■ What you should do: Would you find each line in the entries below with the string "Fireground" and copy it?

----- Supplied records -----

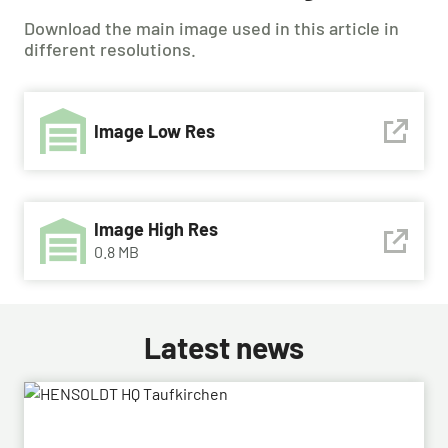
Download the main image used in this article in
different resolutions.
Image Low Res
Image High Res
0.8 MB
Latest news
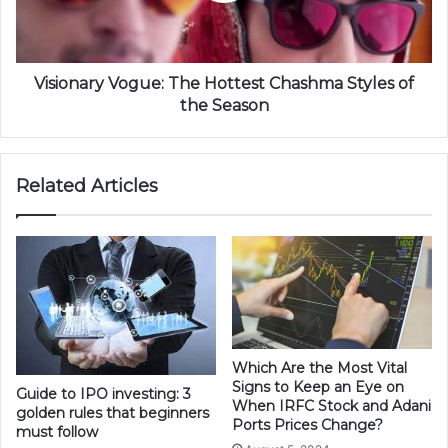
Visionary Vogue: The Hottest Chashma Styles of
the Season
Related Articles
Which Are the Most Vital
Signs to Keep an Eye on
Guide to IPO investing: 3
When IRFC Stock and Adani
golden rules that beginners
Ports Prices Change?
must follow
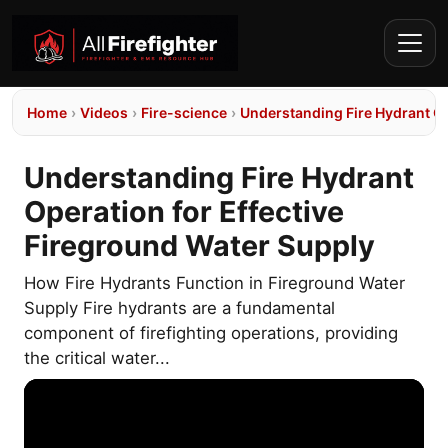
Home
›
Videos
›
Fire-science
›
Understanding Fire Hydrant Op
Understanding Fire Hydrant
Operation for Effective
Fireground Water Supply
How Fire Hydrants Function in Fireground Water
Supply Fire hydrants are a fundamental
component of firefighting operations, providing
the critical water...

-----
----- Supplied records -----

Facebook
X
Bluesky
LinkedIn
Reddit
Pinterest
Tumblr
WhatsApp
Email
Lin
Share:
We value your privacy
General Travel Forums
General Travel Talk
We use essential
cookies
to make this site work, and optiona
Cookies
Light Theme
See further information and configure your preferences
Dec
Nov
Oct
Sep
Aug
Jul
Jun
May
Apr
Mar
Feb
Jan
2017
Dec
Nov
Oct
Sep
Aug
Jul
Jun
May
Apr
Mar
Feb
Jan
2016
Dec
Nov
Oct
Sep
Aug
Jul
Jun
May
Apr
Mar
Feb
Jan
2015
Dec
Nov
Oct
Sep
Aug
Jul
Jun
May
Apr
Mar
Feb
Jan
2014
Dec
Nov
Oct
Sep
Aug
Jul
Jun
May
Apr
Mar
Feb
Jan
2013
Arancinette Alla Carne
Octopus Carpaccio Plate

-----

■ Output of the task:
Fireground Water Supply
How Fire Hydrants Function in Fireground Water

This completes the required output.